ART

Les drapeaux maritimes de Claude Augsburger

Les couleurs fascinent Claude Augsburger. Surtout si elles sont pures, contrastées et qu'elles font «grincer des dents». Ses drapeaux maritimes sont exemplaires à cet égard. Depuis 1983, l'artiste les intègre à ses tableaux en damier. Il crée aussi des bannières, cousues dans une usine de Langenthal. Né en 1957 à La Chaux-de-Fonds, et bernois d'origine, Claude Augsburger vit de son art depuis quelques années. En parallèle, il est consultant coloriste pour des bâtiments fédéraux ou cantonaux. A ce titre, il est intervenu aux douanes de Perly et Thonex, à l'école des pilotes de Sion, à la caserne de l'aérodrome de Payerne ou aux constructions de l'administration fédérale à Genève.

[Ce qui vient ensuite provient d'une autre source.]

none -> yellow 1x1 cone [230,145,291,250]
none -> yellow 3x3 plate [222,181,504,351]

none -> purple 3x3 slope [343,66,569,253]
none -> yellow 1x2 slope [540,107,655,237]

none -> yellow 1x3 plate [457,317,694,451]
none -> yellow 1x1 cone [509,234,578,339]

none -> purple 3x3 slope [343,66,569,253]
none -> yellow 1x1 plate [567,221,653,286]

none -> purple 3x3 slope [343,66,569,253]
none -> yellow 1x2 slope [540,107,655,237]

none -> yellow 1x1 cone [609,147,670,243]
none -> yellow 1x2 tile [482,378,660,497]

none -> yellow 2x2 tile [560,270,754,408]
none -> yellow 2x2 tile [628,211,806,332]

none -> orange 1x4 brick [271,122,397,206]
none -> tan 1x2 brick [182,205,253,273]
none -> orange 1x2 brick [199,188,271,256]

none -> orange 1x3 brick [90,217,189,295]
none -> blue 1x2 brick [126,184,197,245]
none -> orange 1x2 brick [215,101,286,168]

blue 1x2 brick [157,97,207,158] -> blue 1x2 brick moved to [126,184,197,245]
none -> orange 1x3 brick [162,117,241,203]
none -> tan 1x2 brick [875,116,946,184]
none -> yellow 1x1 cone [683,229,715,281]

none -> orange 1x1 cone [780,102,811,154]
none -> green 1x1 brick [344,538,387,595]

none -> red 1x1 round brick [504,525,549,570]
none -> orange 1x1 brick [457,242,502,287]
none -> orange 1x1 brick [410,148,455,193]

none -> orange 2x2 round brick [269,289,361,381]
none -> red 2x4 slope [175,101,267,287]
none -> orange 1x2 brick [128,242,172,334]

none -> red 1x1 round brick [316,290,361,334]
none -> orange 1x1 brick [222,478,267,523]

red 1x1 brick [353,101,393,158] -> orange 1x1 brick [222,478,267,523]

Le public de la gare de Lausanne peut admirer certaines de ses oeuvres installées depuis les travaux de rénovation. Ce chantier n'est pas terminé. Le hall principal n'accueillera que sous peu une de ses sculptures faite de trois étroites bandes métalliques de 12m de hauteur, aux couleurs pimpantes. «Le but est d'amener le voyageur à lever le nez sur les détails architecturaux du plafond», explique M. Augsburger.

 

Drapeau à message

Lors d'un voyage aux Etats-Unis en 1985, il découvre l'art multiséculaire des drapeaux maritimes. Leur rigueur géométrique et leurs couleurs contrastées répondent à une exigence très ancienne: pouvoir être vus et compris de loin. Avant l'ère de la radio ou des signaux lumineux, ces drapeaux «parlaient» au marin. Ils représentent une lettre de l'alphabet et sont aussi les messagers d'une information ou d'un danger. Celui-ci dit «Je demande assistance», celui-là «Un homme à la mer», cet autre «Scaphandrier en plongée, tenez-vous à distance et avancez lentement». En détournant l'objet de sa fonction, l'artiste en verbalise la poésie. Il conçoit des diptyques géométriques permettant un nombre infini de variations. Ceux-ci sont composés d'une toile le plus souvent carrée, peinte d'aplats monochromes en damier assortie d'un drapeau en tissu synthétique réalisé dans une usine bernoise. La plupart ont fière allure. Dénuées du sens de la profondeur, ces toiles sont toutefois dotées de présence, peut-être par le fait que les couleurs s'opposent. «Le drapeau suisse est très beau; d'ailleurs, plus un drapeau est simple, plus il est fort», estime M. Augsburger qui a enseigné six ans au département d'architecture de l'Ecole polytechnique fédérale de Lausanne. Cette conviction l'amène à réaliser des peintures que l'ont pourrait rapprocher des oeuvres de jeunesse de Vasarely, de celles des Suisses Max Bill ou Christian Floquet. L'artiste ne nie pas ses filiations. Ses toiles rappellent aussi des oeuvres d'Américains catalogués «nouvelle géométrie», dans les années 80, ou celles des partisans du «signal art» des années 60.

 

Artiste collectionneur

Souriant et volubile, l'artiste est aussi «tintinophile et collectionne divers livres et objets évoquant le aventures de Tintin. Son atelier dans un magnifique parc de Lausanne, abrite aussi une série de modèle réduits d'ambulances et, nécessairement, plusieurs armoriaux. «L'art est l'expression profonde d'un individu et toute oeuvre d'art est subversive puisqu'elle incite à la réflexion», déclare M. Augsburger. A son avis, l'art est une thérapie pour l'artiste, mais il est aussi une thérapie pour la société. Les dernières réalisations six grands drapeaux fixés à des mâts, seront visible lors d'une exposition collective à la piscine de Nyon du 4 septembre au 5 octobre.